Charles E. Burchfield (1893-1967), September Wind and Rain, 1949; watercolor on paper, 22 x 48 inches; Butler Institute of American Art, Youngstown, OH

Charles E. Burchfield (1893-1967), September Wind and Rain, 1949; watercolor on paper, 22 x 48 inches; Butler Institute of American Art, Youngstown, OH

Charles Burchfield, Journals, September 2, 1914

Monday, September 2, 2019

 A cool fresh blue windy morning. Most trees are again green & downy as in spring. A species of maple is badly rusted.

Hear powerful buoyant (sic) song of oriole.

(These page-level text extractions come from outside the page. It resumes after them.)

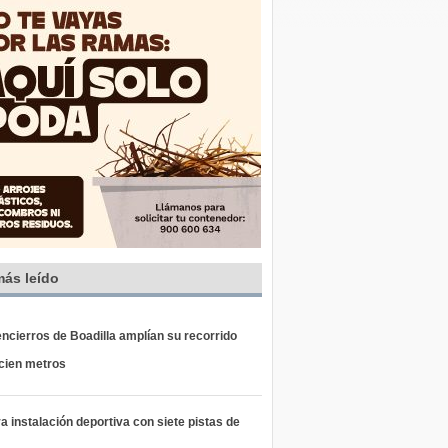
más leído
ncierros de Boadilla amplían su recorrido
 cien metros
 instalación deportiva con siete pistas de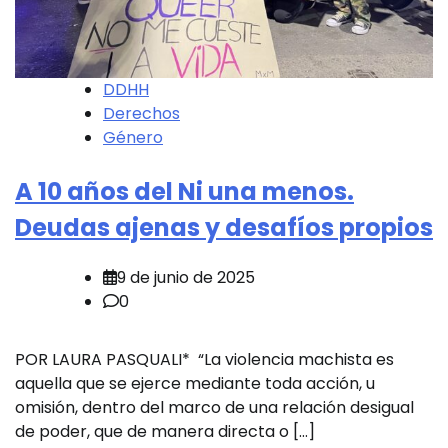
DDHH
Derechos
Género
A 10 años del Ni una menos.
Deudas ajenas y desafíos propios
9 de junio de 2025
0
POR LAURA PASQUALI* “La violencia machista es
aquella que se ejerce mediante toda acción, u
omisión, dentro del marco de una relación desigual
de poder, que de manera directa o […]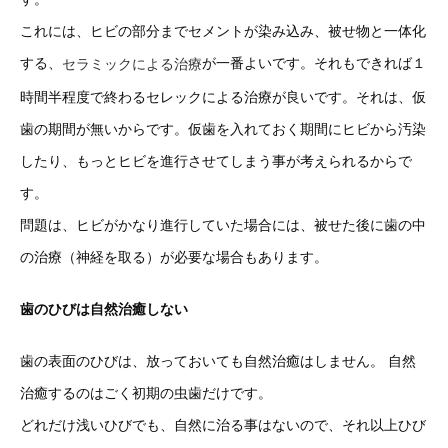
これには、ヒビの部分までセメントが染み込み、被せ物と一体化
する、
が一番よいです。それもできれば１
セラミックによる治療
時間半程度で終わるセレックによる治療が良いです。それは、仮
歯の期間が無いからです。仮歯を入れておく期間にヒビから汚染
したり、もっとヒビを進行させてしまう事が考えられるからで
す。
問題は、ヒビがかなり進行していた場合には、被せた後に歯の中
の治療（神経を取る）が必要な場合もあります。
歯のひびは自然治癒しない
歯の表面のひびは、放っておいても自然治癒はしません。 自然
治癒するのはごく初期の虫歯だけです。
どれだけ浅いひびでも、自然に治る事はないので、それ以上ひび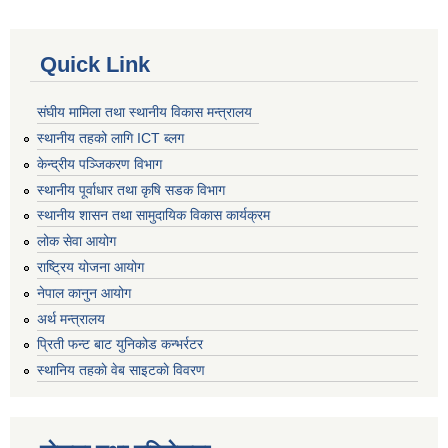
Quick Link
संघीय मामिला तथा स्थानीय विकास मन्त्रालय
स्थानीय तहको लागि ICT ब्लग
केन्द्रीय पञ्जिकरण विभाग
स्थानीय पूर्वाधार तथा कृषि सडक विभाग
स्थानीय शासन तथा सामुदायिक विकास कार्यक्रम
लोक सेवा आयोग
राष्ट्रिय योजना आयोग
नेपाल कानुन आयोग
अर्थ मन्त्रालय
प्रिती फन्ट बाट युनिकोड कन्भर्रटर
स्थानिय तहकाे वेब साइटकाे विवरण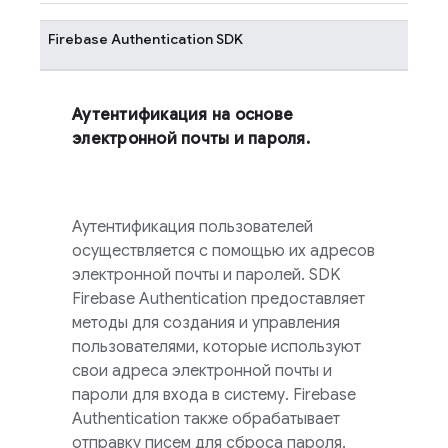
Firebase Authentication
SDK
Аутентификация на основе
электронной почты и пароля.
Аутентификация пользователей
осуществляется с помощью их адресов
электронной почты и паролей. SDK
Firebase Authentication
предоставляет
методы для создания и управления
пользователями, которые используют
свои адреса электронной почты и
пароли для входа в систему.
Firebase
Authentication
также обрабатывает
отправку писем для сброса пароля.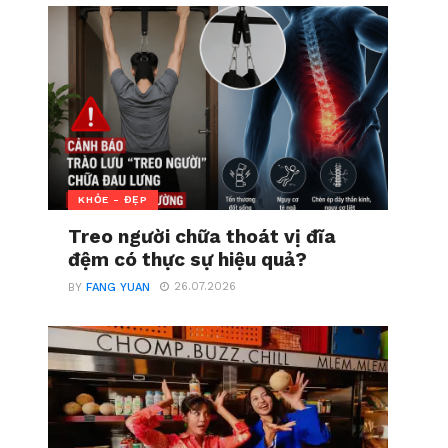
KHỎE - ĐẸP
Treo người chữa thoát vị đĩa
đệm có thực sự hiệu quả?
26.07.2026
BY
FANG YUAN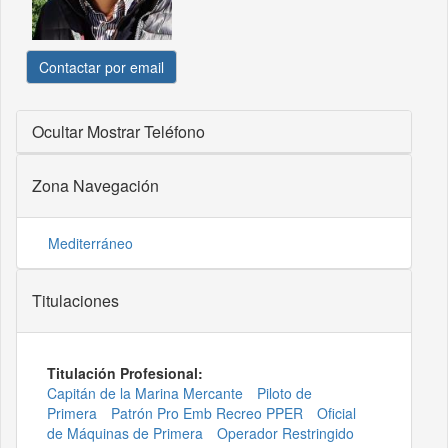
Contactar por email
Ocultar
Mostrar Teléfono
Zona Navegación
Mediterráneo
Titulaciones
Titulación Profesional:
Capitán de la Marina Mercante
Piloto de
Primera
Patrón Pro Emb Recreo PPER
Oficial
de Máquinas de Primera
Operador Restringido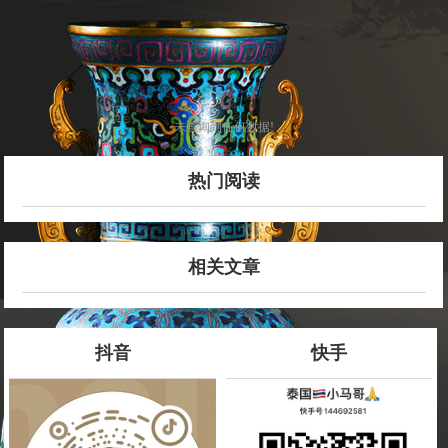
未查询到任何数据!
热门阅读
相关文章
抖音
快手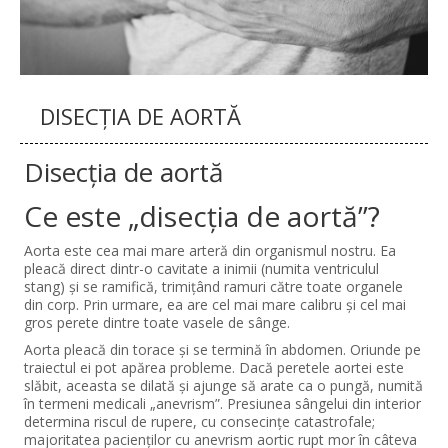
DISECȚIA DE AORTĂ
Disecția de aortă
Ce este „disecţia de aortă”?
Aorta este cea mai mare arteră din organismul nostru. Ea
pleacă direct dintr-o cavitate a inimii (numita ventriculul
stang) și se ramifică, trimițând ramuri către toate organele
din corp. Prin urmare, ea are cel mai mare calibru și cel mai
gros perete dintre toate vasele de sânge.
Aorta pleacă din torace și se termină în abdomen. Oriunde pe
traiectul ei pot apărea probleme. Dacă peretele aortei este
slăbit, aceasta se dilată și ajunge să arate ca o pungă, numită
în termeni medicali „anevrism”. Presiunea sângelui din interior
determina riscul de rupere, cu consecințe catastrofale;
majoritatea pacienților cu anevrism aortic rupt mor în câteva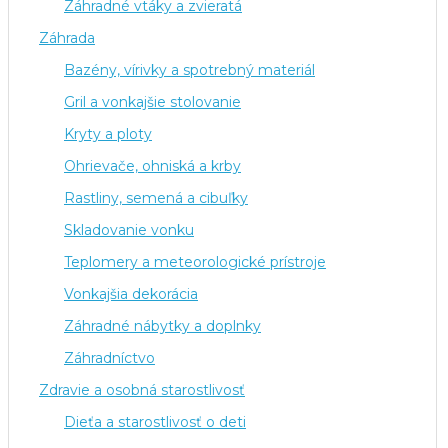
Záhradné vtáky a zvieratá
Záhrada
Bazény, vírivky a spotrebný materiál
Gril a vonkajšie stolovanie
Kryty a ploty
Ohrievače, ohniská a krby
Rastliny, semená a cibuľky
Skladovanie vonku
Teplomery a meteorologické prístroje
Vonkajšia dekorácia
Záhradné nábytky a doplnky
Záhradníctvo
Zdravie a osobná starostlivosť
Dieťa a starostlivosť o deti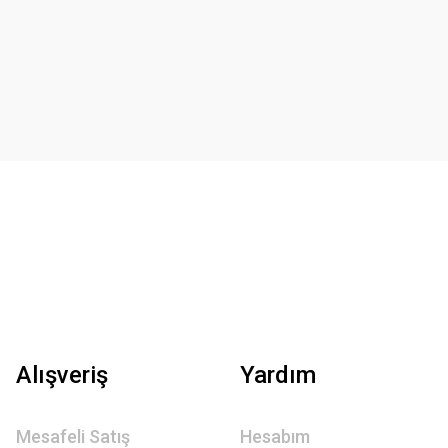
Alışveriş
Yardım
Mesafeli Satış
Hesabım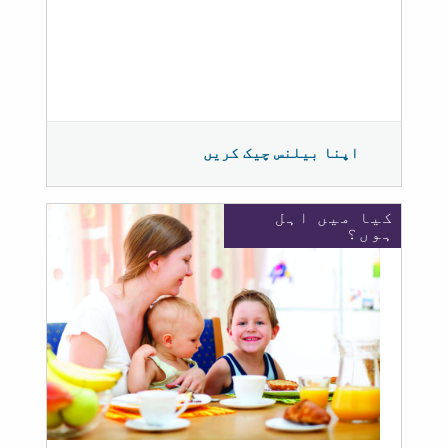
اپنا بیلنس چیک کریں
کیا میں اہل
ہوں؟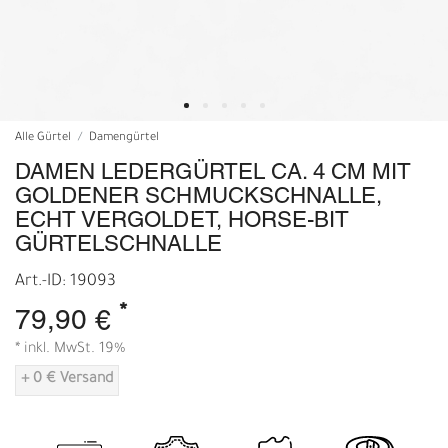
Alle Gürtel
Damengürtel
DAMEN LEDERGÜRTEL CA. 4 CM MIT
GOLDENER SCHMUCKSCHNALLE,
ECHT VERGOLDET, HORSE-BIT
GÜRTELSCHNALLE
Art.-ID: 19093
*
79,90 €
* inkl. MwSt. 19%
+ 0 € Versand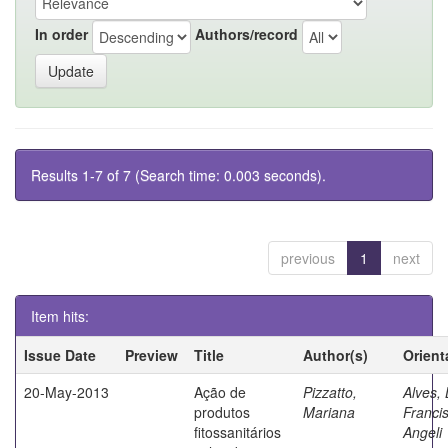
In order
Authors/record
Results 1-7 of 7 (Search time: 0.003 seconds).
previous
1
next
Item hits:
Issue Date
Preview
Title
Author(s)
Orient
20-May-2013
Ação de
Pizzatto,
Alves, 
produtos
Mariana
Franci
fitossanitários
Angeli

On McKinley hear fluctuating warble of yellowbird & again at noon.

Noon sultry & oppressively warm.  At Meridian a thundershower breaks. Rain has that same snowy bubbly character - comes up the street in columns of mist. We stand on front porch.

All at once at (sic) flash of lightning & a crackle of thunder that whipped thru (sic) the length & breadth of the air - the cloud is sent! The terrific cloudburst that followed was on (sic) the most stirring sights I ever saw. Our eyes were dazed yet with lightning, our ears thrummed with thunder when the air became a snowy avalanche of rain – at moments all things were blotted out in the white air, again pawing grabbing trees showed dimly - snow streaked waving masses of whitish green.

Water torrented gutters almost met in the road.

Ceased almost as suddenly as it came. The air was so clear & fresh it snapped & even hurts our eyes. Fissures in the clouds were as blinding as the sun.

Maples leaning out over the creamy-foamed gutter-rill dropped water which formed bubbles, that were blown helter-sketer (sic) over the water in a very pretty fashion to annihilation at the shore.

 Scent of patucalatum strong. Raindrops striking holes in cement walks emptied them.

 Poison puff-balls abound in our lawn. Various kinds of toad-stools.

 Very little change can be noted in town.

Wind sending ripple of white over a bending tree against a black thundercloud.

State of nature afternoon & evening one of exhaustion after the storm as a man after a free indulgence of his sexual passion.

Saw an English sparrow pursue a copper. Moon full at evening. Sky misty & soft, very light. Moon surrounded by same peculiar metallic greenish orange glow. Jupiter far in the lead tonight.

The crickets are pulsing strong tonight.